Modification records
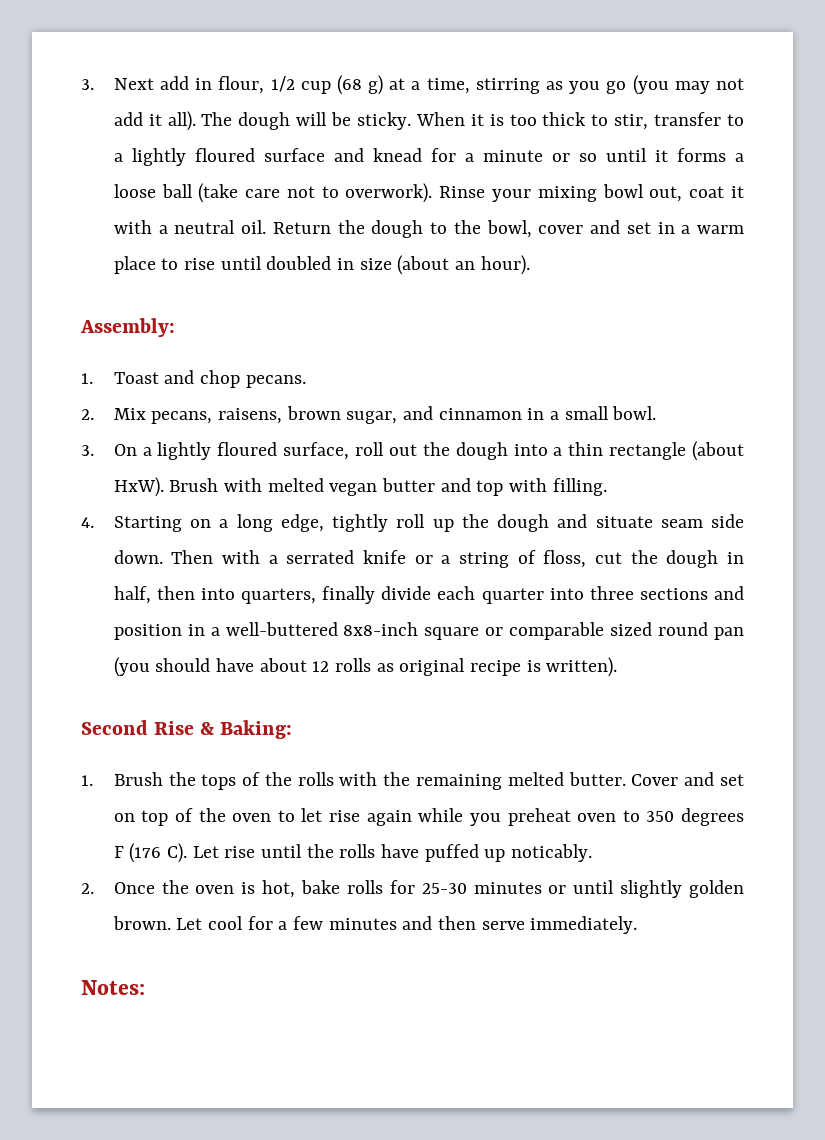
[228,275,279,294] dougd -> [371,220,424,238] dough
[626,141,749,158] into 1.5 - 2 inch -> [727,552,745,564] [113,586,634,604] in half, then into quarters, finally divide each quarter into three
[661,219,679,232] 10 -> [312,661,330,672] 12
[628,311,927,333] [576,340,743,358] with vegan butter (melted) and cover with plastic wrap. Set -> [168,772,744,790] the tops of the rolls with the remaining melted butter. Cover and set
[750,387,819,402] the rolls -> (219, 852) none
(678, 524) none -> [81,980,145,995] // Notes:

■ **BRIEF**:
Write the entries above out again exactly, omitting each image.

■ **TASK SOLUTION**:
[228,275,279,294] dougd -> [371,220,424,238] dough
[626,141,749,158] into 1.5 - 2 inch -> [727,552,745,564] [113,586,634,604] in half, then into quarters, finally divide each quarter into three
[661,219,679,232] 10 -> [312,661,330,672] 12
[628,311,927,333] [576,340,743,358] with vegan butter (melted) and cover with plastic wrap. Set -> [168,772,744,790] the tops of the rolls with the remaining melted butter. Cover and set
[750,387,819,402] the rolls -> (219, 852) none
(678, 524) none -> [81,980,145,995] // Notes:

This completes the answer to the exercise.